++++ Supplied material
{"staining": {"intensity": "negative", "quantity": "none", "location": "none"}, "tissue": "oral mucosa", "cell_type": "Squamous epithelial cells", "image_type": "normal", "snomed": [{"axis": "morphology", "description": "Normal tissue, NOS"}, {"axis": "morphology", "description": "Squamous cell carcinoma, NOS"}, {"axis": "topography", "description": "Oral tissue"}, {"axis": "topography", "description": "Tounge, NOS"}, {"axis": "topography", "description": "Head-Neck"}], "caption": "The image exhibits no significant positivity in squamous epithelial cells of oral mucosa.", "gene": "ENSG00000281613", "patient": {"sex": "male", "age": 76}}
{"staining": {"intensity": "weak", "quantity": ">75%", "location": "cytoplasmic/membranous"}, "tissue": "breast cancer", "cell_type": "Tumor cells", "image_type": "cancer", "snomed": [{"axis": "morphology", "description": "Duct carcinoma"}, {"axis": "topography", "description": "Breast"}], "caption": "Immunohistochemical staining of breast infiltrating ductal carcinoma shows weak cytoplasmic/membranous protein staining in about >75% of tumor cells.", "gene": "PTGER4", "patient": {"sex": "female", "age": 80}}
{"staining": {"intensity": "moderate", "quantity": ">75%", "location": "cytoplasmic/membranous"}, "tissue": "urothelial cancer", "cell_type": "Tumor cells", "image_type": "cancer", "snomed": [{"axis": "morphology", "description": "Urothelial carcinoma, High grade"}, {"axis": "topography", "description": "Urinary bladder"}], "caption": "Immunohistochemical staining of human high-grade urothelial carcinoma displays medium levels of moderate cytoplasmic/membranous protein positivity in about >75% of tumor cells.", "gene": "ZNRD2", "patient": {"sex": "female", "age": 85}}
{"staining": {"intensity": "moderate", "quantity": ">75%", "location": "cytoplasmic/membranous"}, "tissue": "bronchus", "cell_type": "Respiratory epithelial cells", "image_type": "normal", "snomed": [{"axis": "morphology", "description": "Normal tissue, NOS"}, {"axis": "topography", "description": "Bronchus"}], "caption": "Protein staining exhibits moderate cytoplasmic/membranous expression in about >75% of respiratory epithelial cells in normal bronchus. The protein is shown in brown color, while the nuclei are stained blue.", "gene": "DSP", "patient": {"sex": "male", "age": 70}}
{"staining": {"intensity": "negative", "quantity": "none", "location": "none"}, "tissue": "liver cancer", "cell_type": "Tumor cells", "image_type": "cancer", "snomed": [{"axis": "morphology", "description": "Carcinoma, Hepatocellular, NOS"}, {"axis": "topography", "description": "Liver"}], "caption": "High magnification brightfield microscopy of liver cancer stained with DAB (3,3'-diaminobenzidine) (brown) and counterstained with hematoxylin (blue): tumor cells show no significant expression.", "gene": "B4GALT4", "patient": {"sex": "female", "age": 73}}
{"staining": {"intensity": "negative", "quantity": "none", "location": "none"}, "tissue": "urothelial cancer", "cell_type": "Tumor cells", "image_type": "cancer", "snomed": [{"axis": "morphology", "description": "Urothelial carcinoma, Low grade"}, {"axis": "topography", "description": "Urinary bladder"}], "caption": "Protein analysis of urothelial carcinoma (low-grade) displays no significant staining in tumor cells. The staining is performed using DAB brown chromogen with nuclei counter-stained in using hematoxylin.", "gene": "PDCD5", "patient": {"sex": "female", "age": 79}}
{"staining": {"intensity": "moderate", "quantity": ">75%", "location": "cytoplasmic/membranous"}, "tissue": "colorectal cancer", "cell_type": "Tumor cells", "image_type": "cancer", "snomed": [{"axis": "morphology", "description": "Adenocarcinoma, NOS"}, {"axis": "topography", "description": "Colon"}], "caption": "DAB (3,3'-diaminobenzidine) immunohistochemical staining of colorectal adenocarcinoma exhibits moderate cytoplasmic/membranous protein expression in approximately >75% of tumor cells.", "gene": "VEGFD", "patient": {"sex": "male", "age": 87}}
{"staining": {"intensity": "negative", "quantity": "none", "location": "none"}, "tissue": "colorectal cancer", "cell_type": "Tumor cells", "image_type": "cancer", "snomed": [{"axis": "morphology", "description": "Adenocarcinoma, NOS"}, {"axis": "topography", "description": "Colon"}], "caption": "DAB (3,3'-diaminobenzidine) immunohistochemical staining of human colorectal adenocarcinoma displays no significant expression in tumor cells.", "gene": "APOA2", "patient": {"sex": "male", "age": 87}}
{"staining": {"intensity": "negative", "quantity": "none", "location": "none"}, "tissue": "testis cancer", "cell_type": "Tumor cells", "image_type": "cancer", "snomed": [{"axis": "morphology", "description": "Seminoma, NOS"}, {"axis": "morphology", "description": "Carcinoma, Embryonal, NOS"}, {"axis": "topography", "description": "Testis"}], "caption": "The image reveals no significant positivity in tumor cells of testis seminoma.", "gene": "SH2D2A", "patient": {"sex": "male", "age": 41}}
++++++++
▸ Aim of the exercise:
Stop after the line containing "of human high-grade": print exactly the lines from the start of the entries above up to it, that line included.

▸ Worked solution:
{"staining": {"intensity": "negative", "quantity": "none", "location": "none"}, "tissue": "oral mucosa", "cell_type": "Squamous epithelial cells", "image_type": "normal", "snomed": [{"axis": "morphology", "description": "Normal tissue, NOS"}, {"axis": "morphology", "description": "Squamous cell carcinoma, NOS"}, {"axis": "topography", "description": "Oral tissue"}, {"axis": "topography", "description": "Tounge, NOS"}, {"axis": "topography", "description": "Head-Neck"}], "caption": "The image exhibits no significant positivity in squamous epithelial cells of oral mucosa.", "gene": "ENSG00000281613", "patient": {"sex": "male", "age": 76}}
{"staining": {"intensity": "weak", "quantity": ">75%", "location": "cytoplasmic/membranous"}, "tissue": "breast cancer", "cell_type": "Tumor cells", "image_type": "cancer", "snomed": [{"axis": "morphology", "description": "Duct carcinoma"}, {"axis": "topography", "description": "Breast"}], "caption": "Immunohistochemical staining of breast infiltrating ductal carcinoma shows weak cytoplasmic/membranous protein staining in about >75% of tumor cells.", "gene": "PTGER4", "patient": {"sex": "female", "age": 80}}
{"staining": {"intensity": "moderate", "quantity": ">75%", "location": "cytoplasmic/membranous"}, "tissue": "urothelial cancer", "cell_type": "Tumor cells", "image_type": "cancer", "snomed": [{"axis": "morphology", "description": "Urothelial carcinoma, High grade"}, {"axis": "topography", "description": "Urinary bladder"}], "caption": "Immunohistochemical staining of human high-grade urothelial carcinoma displays medium levels of moderate cytoplasmic/membranous protein positivity in about >75% of tumor cells.", "gene": "ZNRD2", "patient": {"sex": "female", "age": 85}}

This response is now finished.